A Dutch song slamming mass migration titled We Say No, No, No to an Asylum Seekers’ Centre has mysteriously disappeared from Spotify after peaking on the streaming charts.
The track, created with artificial intelligence (AI) by an anonymous musician called “JW Broken Veteran”, briefly reached the upper ranks of Spotify’s Dutch chart with more than 170,000 streams before vanishing from both major platforms.
Speaking to local media, the author claimed his accounts had been “hacked” and Spotify has not confirmed removing the track.
The platforms had previously stated the song did not breach their policies, noting that their rules only ban content that “incites violence or hatred against groups, or promotes violent extremism posing an immediate offline risk”.
The song’s lyrics opposing the construction of new asylum centres triggered outrage among activist groups.
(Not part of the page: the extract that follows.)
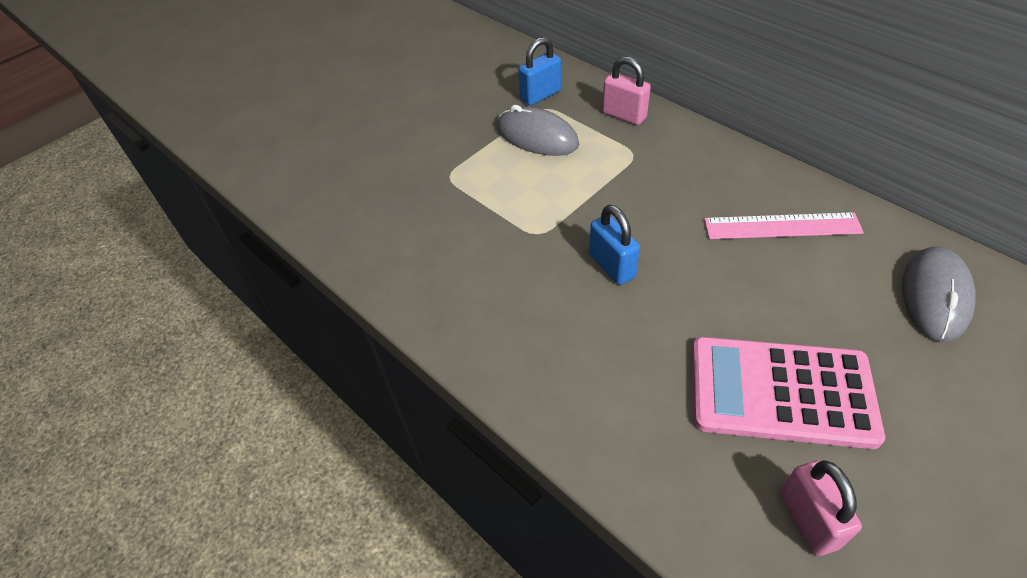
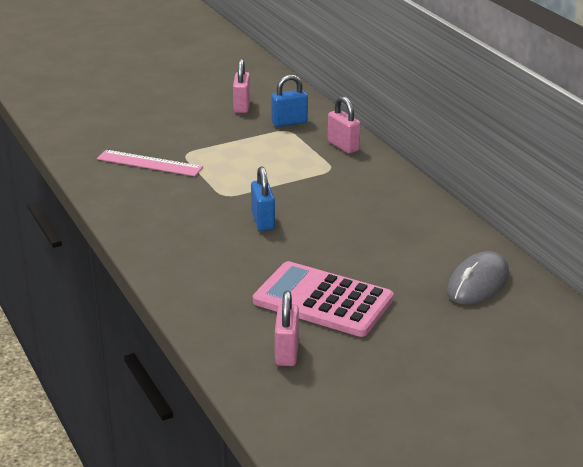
camera: 15 degrees right, 20 degrees down
grey mouse [497,105,579,156] -> none
pink ruler [704,212,864,239] -> pink ruler moved to [97,150,203,176]
none -> pink padlock [233,59,250,113]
The Dutch Council for Refugees responded by commissioning its own AI-generated tune, a cheery carnival number titled Ja, ja, ja, zo is Nederland (Yes, yes, yes, that’s how the Netherlands is).
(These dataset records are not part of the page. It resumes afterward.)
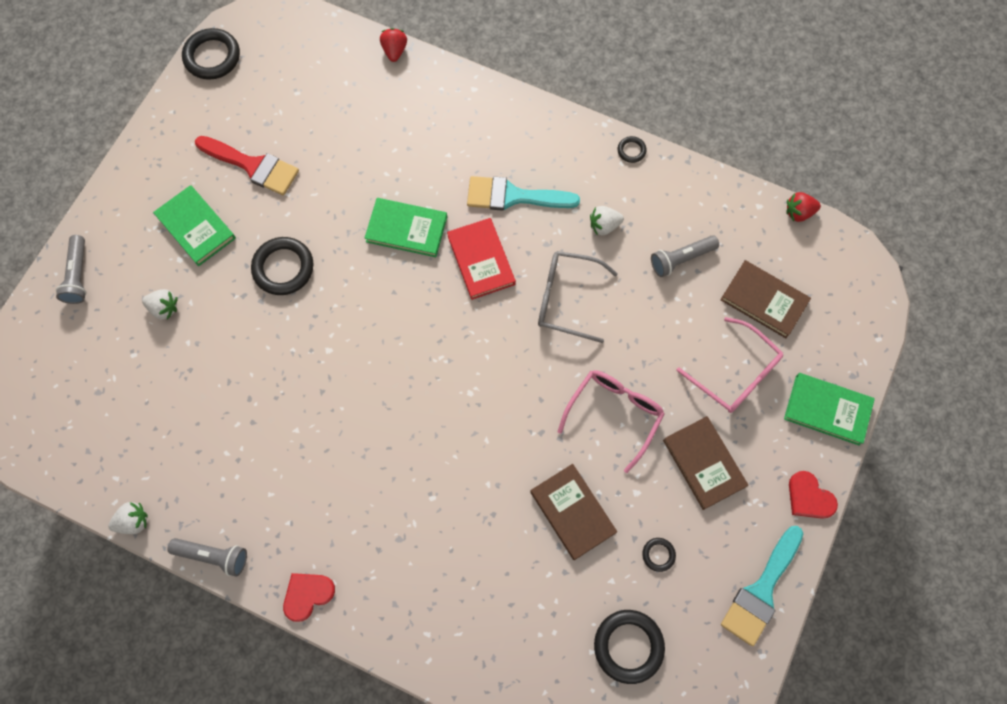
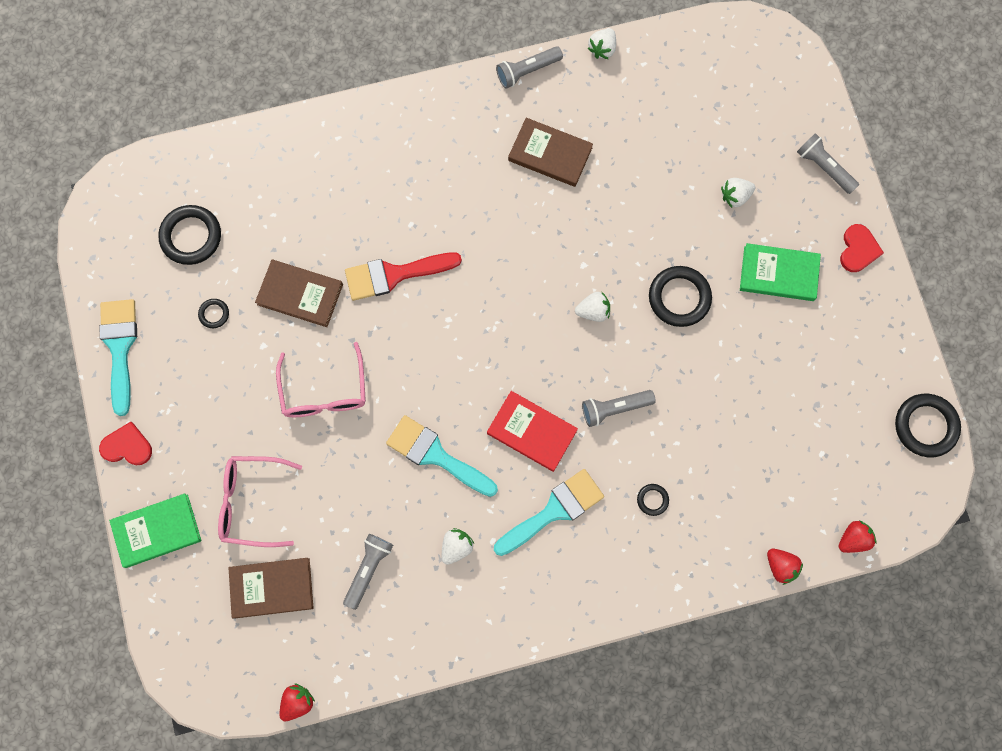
camera: 140 degrees right, 5 degrees up
red brush [195,136,299,195] -> red brush moved to [345,252,462,301]
red heart [283,573,335,622] -> red heart moved to [840,224,884,272]
green book [365,198,447,257] -> grey flashlight [582,390,656,427]
grey glasses [538,251,618,343] -> turquoise brush [386,415,498,497]
black ring [618,136,647,163] -> black ring moved to [637,484,669,516]
brown book [663,416,748,510] -> brown book moved to [508,118,593,187]
none -> white strawberry [575,291,610,322]
none -> red strawberry [839,520,876,553]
Feminist collective Dolle Mina called the original AI protest song “scandalous,” urging supporters to stream instead Sophie Straat’s tune called Freedom, Equality, Sisterhood, a 2023 ode to a utopian Netherlands where asylum centres are no longer needed.
JW Broken Veteran is no stranger to controversy.
Since June, he’s released numerous politically charged tracks under the playlist Love for the Fatherland including F*ck You, Left-wing F*ckers and You can call me Far-Right.
His earlier work also targets pro-Palestinian protesters, climate activists and the “obsession” with gender pronouns.
It is not the first time Europe has seen AI-generated protest music on immigration.
In France last year, the anti-migrant electro track Je Partirai Pas (I Won’t Leave) went viral during the Fête de la Musique festival until TikTok deleted it.